When Dark Army fixer Irving drives the blade into corrupt FBI Agent Santiago’s chest, and eventually many other parts of his body, a lot of things happen at once. Bobby Cannavale is finally given a chance to cut loose after a season of playing Irving as a model of chatty, casual restraint; now he can go full Gyp Rosetti, and it’s a thing of beauty. Moreover, Mr. Robot has had horror in its DNA, from Tod Campbell’s often eerie cinematography to the roots of fsociety’s iconography in a slasher film; an axe murder seen in that light seems almost overdue. Finally, an explosion of intimate, savage, gory violence after a season full of tension and sadness, in which even a gigantic series of terrorist bombings is witnessed only at a remove, takes all of the show’s unspoken resentments and hatreds and buries them in a warm, wet body, over and over again. “These are for me,” says Irving as he sends his traumatized and cowed new slave at the FBI, Dom DiPierro, away. They’re for everyone on the show, really.

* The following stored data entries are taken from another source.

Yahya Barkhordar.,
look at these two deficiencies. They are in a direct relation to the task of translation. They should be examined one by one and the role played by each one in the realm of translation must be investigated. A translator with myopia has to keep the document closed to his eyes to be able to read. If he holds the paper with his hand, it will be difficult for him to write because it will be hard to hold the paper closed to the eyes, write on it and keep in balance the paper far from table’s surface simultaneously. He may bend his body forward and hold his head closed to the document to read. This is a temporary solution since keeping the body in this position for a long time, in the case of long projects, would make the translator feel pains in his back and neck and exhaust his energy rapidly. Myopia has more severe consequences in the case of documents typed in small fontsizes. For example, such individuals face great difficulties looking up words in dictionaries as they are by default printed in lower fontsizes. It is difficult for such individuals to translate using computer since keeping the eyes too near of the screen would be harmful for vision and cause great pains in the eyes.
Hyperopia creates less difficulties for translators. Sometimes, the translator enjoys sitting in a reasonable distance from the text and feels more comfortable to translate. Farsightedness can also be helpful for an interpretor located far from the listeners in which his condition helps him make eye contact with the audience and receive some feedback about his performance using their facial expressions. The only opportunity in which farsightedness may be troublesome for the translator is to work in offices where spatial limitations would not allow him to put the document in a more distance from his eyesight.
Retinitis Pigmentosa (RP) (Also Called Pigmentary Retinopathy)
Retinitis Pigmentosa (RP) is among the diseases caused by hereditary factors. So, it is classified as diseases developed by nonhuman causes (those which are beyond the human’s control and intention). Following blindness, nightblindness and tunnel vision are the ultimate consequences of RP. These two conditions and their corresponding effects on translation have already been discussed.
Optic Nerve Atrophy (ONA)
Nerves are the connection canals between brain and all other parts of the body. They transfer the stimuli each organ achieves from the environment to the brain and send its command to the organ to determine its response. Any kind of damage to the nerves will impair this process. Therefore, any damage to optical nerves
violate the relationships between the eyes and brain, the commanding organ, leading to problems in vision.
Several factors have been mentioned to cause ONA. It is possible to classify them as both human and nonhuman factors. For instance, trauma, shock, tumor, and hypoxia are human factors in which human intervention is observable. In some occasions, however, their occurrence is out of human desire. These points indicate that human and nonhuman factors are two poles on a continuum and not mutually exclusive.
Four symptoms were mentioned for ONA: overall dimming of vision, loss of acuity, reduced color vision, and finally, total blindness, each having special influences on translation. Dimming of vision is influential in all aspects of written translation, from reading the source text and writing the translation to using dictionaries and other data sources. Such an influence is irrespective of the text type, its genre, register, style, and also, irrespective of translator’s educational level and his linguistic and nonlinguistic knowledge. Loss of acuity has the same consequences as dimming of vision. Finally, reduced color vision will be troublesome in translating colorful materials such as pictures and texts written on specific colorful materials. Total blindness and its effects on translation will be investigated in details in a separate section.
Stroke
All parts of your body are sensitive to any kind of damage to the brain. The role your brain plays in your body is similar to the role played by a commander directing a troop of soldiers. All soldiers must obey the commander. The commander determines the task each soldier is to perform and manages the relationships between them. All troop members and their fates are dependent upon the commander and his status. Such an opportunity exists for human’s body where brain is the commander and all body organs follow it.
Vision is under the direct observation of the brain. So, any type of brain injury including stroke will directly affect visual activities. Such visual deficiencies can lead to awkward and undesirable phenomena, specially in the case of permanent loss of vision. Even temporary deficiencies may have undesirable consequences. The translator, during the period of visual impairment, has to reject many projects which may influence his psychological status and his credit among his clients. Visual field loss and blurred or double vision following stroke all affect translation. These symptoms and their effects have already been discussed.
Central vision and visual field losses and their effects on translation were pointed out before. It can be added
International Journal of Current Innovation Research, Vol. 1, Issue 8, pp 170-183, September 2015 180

I wish the rest of Mr. Robot’s Season 3 finale (“eps3.9_shutdown-r”) cut half so deep. Instead, it’s a claimant for the most disappointing episode in the history of the show — a profound narrative miscalculation that sees the show retrench rather than create new possibilities, yet also denies the basic sense of completion and catharsis you’d think such a retrenchment would require. Axe murders aside, it just sort of sits there, waiting for something else to happen.

[…]

All told, it doesn’t surprise me that the finale, and the season itself, is being held up by other critics as a return to form. It was — to a fault. Audacious episodes like the Tyrell Wellick spotlight and the long-take high-rise thriller, the highlights of the season for me, now feel like respites in a long act of creative backpedaling, to get the show back to where it was when it was a zeitgeisty phenomenon during Season 1. “Like 5/9 never happened”? More like if Season 2, a phenomenally bold season of sweepingly despairing and vicious television that risked alienating the audience the show had built, never happened. We’re headed back to the start, and that’s not a ride I’m sure I want to take.

I reviewed the season finale of Mr. Robot, which made one baffling and disappointing narrative choice after another for an hour, for Decider. A truly dispiriting letdown.